「將最近隰州和寧王府的訊息送過來。」衛君陌沉聲道。
掌櫃點頭道:「是,屬下早已經整理好了,立刻就送過來。公子和郡主請先歇息一下,屬下命人送些飯菜茶點過來。」
「辛苦你了。」南宮墨淺笑道。
「不敢,屬下分內之事。」
掌櫃的退下之後,南宮墨問道:「有什麼感覺?」
「深藏不露。」衛君陌道,「他能那麼容易掌控下屬,顯然手底下還有一支隱藏的力量。」
南宮墨嘆氣,「我也這麼覺得,看起來掌櫃對寧王瞭解也並不多。話說……你好歹跟他在金陵住了十幾年,難道就沒有什麼瞭解?」
衛君陌道:「寧王母妃早逝,在宮中並不起眼,很少出現在人前。我也很少出門,而且十三歲之後我經常不在金陵,他就藩離開金陵的時候我也不在金陵。我最後一次見他是十三年前。那時候,他很沉默不是現在的性子。
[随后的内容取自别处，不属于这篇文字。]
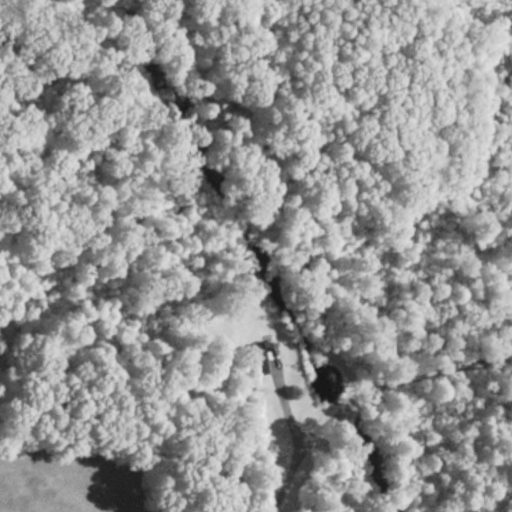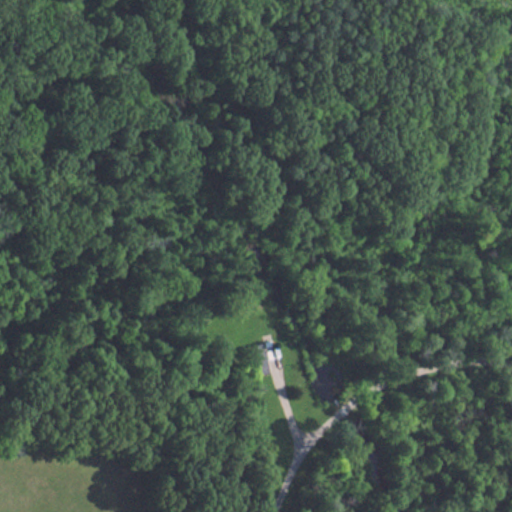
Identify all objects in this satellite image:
building: (254, 358)
road: (363, 394)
」
南宮墨嘆氣,「將一個十六歲的少年封到隰州來,先皇跟寧王有仇還是太相信寧王的能力了?」燕王也是差不多那個年紀就藩的,但是在此之前燕王就上過戰場了。所有鎮邊的藩王中,寧王是最年輕的那個。
「隰州原本是有兩位打仗很厲害的將軍駐守的,但是……寧王就藩五年後,兩個將軍一個病死了一個出征時發生意外戰死了。」
南宮墨挑眉,總覺得衛公子在暗示什麼。
「你打算怎麼對付寧王?」南宮墨有些好奇地問道。最富一個完全不熟悉卻深藏不露的人,還是有些麻煩的。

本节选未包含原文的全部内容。